Failles dimensionnelles
Il y a certes un moyen de sélectionner une méthode de contrôle digitale, hélas celui-ci ne figure pas dans le menu des options. Son accès résolument dissimulé suppose que Game Freak a voulu restreindre son usage, ou du moins le retarder pour privilégier le côté aléatoire. C'est d'autant plus regrettable que ces excursions inter dimensionnelles représentent l'une des particularités fondamentales d'Ultra-Soleil et Ultra-Lune, avec un copieux lot d'Ultra-Chimères et de Pokémon Légendaires à la clé. Or leur rencontre repose beaucoup sur la chance, un écueil qui s'ajoute à la teneur creuse de ces mondes parallèles, réduits à quelques zones génériques.
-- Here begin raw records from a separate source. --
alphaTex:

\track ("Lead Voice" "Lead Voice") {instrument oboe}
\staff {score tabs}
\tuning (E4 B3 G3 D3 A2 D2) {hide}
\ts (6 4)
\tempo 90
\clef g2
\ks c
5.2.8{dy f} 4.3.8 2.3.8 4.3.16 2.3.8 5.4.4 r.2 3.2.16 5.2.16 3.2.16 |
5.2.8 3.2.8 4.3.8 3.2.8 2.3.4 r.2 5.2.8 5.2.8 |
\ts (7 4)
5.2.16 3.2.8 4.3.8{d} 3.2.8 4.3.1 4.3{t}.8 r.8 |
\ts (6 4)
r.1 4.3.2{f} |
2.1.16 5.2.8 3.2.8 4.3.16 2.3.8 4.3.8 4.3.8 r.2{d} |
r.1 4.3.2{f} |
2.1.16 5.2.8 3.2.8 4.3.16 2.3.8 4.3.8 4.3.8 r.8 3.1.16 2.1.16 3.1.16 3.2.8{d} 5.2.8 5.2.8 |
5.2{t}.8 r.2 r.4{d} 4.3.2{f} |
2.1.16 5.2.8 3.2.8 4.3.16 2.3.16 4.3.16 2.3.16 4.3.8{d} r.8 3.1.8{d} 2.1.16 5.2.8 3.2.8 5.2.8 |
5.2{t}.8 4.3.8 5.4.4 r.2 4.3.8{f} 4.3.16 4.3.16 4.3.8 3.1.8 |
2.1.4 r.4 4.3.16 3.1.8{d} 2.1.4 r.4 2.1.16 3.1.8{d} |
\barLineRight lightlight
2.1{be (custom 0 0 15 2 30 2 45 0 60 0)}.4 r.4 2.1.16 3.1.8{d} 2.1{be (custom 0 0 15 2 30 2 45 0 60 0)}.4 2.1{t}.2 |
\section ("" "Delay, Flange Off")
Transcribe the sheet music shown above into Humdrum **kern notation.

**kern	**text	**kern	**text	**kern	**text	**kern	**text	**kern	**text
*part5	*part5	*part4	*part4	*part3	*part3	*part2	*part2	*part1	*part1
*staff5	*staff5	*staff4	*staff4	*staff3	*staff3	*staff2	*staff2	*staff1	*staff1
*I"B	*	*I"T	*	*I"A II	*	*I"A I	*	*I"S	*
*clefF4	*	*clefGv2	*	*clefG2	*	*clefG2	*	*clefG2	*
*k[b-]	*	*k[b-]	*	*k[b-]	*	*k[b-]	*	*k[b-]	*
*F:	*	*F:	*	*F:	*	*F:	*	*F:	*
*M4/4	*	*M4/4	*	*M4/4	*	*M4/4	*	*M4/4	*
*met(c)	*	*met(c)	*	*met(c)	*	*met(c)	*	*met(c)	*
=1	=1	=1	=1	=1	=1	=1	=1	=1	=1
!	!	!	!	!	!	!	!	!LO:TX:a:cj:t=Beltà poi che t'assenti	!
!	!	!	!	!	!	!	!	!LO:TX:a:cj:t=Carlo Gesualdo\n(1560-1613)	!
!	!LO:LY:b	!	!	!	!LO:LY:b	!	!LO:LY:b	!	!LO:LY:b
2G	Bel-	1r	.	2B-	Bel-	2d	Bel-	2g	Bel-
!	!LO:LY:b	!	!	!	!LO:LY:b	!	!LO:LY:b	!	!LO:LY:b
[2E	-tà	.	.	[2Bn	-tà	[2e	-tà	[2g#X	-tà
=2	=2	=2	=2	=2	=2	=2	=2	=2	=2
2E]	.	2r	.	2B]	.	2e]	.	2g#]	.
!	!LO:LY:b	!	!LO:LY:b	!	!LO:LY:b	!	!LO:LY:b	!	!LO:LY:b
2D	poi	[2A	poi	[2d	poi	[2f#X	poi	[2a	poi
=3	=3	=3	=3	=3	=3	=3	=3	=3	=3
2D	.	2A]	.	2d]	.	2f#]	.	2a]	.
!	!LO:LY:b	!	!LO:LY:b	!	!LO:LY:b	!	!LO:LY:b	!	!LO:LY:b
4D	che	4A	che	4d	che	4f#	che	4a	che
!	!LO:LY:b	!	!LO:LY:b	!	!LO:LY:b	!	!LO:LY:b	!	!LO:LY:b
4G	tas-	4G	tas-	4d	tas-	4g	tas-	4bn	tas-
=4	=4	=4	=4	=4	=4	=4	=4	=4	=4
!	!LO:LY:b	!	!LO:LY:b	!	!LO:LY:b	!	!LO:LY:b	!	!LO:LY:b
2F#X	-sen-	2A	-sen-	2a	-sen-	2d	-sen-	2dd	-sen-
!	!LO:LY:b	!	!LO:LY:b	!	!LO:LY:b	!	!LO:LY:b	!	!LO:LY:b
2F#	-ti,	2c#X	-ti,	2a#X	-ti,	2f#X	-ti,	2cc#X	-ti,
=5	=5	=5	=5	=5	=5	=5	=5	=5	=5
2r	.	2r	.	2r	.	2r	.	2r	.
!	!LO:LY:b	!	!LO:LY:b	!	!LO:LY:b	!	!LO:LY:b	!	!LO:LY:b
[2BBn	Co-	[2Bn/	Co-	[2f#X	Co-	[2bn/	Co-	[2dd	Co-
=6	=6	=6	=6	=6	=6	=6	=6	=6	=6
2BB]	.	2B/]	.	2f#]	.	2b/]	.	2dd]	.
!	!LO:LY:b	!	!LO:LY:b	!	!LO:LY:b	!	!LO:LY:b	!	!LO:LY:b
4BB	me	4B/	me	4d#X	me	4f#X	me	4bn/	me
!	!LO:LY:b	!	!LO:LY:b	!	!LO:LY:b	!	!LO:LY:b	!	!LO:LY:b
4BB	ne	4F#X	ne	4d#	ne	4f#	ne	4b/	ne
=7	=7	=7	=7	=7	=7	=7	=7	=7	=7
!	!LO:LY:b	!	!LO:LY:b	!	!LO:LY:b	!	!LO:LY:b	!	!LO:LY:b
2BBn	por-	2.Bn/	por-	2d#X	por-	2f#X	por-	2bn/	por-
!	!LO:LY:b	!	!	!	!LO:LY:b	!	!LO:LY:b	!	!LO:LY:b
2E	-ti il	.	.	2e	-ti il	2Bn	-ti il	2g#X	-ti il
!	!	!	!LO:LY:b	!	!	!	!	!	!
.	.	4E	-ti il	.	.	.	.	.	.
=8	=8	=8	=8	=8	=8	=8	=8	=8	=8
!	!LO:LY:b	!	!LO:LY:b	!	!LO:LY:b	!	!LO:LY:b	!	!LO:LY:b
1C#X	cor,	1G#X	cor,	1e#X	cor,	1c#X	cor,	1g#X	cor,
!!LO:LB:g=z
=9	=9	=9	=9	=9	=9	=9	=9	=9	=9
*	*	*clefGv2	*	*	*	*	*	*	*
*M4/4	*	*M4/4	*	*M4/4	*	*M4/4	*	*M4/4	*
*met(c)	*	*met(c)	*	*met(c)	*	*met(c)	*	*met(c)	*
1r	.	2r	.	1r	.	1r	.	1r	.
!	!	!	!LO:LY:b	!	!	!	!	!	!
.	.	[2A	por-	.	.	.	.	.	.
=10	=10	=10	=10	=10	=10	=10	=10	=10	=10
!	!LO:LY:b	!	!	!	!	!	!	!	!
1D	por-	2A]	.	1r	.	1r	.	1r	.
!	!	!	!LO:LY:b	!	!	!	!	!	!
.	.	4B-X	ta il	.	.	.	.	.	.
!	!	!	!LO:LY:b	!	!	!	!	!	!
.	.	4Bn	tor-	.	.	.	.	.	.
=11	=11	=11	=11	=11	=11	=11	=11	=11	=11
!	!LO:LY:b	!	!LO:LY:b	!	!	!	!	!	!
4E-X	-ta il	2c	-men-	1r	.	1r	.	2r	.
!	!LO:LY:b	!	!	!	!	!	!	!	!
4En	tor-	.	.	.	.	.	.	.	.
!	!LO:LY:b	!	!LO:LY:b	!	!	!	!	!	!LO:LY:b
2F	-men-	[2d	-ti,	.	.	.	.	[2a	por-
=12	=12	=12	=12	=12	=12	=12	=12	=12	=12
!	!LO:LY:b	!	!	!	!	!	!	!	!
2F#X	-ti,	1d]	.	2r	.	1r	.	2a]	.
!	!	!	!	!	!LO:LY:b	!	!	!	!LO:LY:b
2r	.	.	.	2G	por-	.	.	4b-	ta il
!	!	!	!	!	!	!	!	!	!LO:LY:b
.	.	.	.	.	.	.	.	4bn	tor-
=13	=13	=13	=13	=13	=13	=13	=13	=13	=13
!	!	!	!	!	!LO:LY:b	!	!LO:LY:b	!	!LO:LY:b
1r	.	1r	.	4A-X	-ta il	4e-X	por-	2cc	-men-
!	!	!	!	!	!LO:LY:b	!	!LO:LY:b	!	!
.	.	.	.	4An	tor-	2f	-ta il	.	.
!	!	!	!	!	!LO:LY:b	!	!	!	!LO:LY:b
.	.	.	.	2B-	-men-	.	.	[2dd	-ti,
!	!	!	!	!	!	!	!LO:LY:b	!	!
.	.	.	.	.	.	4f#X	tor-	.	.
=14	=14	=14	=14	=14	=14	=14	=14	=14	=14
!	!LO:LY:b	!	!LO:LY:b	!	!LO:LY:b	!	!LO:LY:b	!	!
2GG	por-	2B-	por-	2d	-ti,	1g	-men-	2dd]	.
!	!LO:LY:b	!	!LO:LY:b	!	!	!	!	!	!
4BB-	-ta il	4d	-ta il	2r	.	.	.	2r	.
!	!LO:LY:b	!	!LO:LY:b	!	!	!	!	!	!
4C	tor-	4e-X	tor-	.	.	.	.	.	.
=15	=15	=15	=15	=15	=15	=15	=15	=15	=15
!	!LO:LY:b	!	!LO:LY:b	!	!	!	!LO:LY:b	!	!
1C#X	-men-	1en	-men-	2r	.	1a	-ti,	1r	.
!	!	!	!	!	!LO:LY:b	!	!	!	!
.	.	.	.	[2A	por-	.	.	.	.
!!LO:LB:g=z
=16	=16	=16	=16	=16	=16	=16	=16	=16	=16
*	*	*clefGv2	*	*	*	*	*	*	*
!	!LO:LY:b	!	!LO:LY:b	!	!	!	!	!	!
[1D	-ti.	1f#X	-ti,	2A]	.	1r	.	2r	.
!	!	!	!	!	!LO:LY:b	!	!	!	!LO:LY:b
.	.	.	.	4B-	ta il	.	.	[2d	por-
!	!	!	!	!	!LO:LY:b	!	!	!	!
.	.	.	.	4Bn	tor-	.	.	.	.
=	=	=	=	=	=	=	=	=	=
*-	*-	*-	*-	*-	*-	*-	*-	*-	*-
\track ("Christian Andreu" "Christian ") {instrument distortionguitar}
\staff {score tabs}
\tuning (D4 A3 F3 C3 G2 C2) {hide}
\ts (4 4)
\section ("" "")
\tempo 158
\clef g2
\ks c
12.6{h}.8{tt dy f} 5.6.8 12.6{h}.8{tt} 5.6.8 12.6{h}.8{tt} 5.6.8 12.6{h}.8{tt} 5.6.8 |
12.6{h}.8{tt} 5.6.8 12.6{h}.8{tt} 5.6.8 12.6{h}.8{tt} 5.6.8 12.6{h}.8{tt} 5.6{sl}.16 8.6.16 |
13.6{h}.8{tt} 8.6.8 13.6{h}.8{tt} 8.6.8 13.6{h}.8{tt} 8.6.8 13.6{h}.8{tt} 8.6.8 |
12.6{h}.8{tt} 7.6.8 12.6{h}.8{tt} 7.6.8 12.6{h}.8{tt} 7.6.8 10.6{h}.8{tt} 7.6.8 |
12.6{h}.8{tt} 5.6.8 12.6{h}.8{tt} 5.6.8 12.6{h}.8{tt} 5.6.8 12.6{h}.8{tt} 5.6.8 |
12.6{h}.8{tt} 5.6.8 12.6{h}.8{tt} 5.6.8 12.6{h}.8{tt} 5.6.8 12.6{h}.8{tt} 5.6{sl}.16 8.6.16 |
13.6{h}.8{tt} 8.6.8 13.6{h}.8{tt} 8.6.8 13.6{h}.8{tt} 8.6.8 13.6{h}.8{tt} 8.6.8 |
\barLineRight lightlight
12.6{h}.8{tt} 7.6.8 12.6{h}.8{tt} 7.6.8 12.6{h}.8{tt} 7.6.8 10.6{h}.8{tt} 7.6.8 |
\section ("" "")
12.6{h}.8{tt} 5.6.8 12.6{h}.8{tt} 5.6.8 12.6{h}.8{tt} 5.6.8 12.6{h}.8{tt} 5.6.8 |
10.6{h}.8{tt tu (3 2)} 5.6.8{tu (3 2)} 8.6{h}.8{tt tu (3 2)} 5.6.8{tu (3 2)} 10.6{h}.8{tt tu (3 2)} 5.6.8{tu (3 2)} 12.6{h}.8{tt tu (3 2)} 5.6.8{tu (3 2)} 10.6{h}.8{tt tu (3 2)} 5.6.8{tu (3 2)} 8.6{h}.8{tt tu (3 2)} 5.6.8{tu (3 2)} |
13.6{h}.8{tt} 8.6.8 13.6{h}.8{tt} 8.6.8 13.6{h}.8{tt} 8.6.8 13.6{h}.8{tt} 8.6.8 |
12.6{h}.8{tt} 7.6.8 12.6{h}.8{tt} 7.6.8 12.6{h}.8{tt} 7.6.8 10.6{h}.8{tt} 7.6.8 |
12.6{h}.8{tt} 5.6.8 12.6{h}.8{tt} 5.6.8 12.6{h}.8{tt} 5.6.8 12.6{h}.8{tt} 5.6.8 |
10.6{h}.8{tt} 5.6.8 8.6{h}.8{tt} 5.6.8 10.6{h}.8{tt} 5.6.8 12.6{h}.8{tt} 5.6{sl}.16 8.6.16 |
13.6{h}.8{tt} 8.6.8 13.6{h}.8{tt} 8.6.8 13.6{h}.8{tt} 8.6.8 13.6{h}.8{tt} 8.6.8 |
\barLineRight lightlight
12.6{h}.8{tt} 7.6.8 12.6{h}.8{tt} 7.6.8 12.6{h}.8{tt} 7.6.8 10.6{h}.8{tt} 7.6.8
Si leur datation lointaine donne le tournis, il n'y a guère de risque de se perdre en les explorant. Idem pour l'Ultra-Mégalopole, dont le décor sert uniquement de théâtre aux événements inédits les plus cruciaux rassemblés à la fin donc, et a fortiori ensuite. Bien que le remplacement de la principale antagoniste de Soleil et Lune tende à laisser son background dans l'ombre, cette conclusion s'inscrit harmonieusement dans la continuité du récit, en propulsant sa descendance et son Pokémon vedette au premier plan.
Retour vers le passé
L'élargissement de cet univers autorise également le retour de la Team (Rainbow) Rocket, une vague de nostalgie générée par le casting de célèbres vilains hauts en couleur issus des précédentes générations parmi ses rangs. Mais en raison du lieu confiné où s'établit logiquement l'organisation maléfique, cette mission se résume essentiellement à une succession de batailles dans le sillage des opus du temps jadis, rappelant par la même occasion les soucis de fluidité que suscitent les combats à plusieurs. Et si la nature de l'adversité vise à rehausser le challenge, les objets bonus et pouvoirs surpuissants du très bavard - pour ne pas dire inquisiteur - Motisma-Dex mâchent inexorablement le travail, à mesure que notre dresseur l'apprivoise. Les tacticiens devront par conséquent se tourner vers l'emprunt de Pokémon à l'Agence de Combat, une sorte de rénovation de l'usine d'antan pour appréhender des situations vraiment compliquées, en guise de préparation aux compétitions en ligne sur la Place Festival, à peine différentiable ici. Game Freak a indiscutablement eu recours au recyclage, compte tenu du faible nombre de nouvelles formes et de la majorité de revenants parmi les plus de 400 espèces au programme. Pour leur défense, les attaques-Z additionnelles et l'introduction de quelques bestioles au beau milieu d'une génération témoignent d'un certain zèle doublé d'une volonté de rompre avec les habitudes, que l'on espère plus affirmée pour le futur.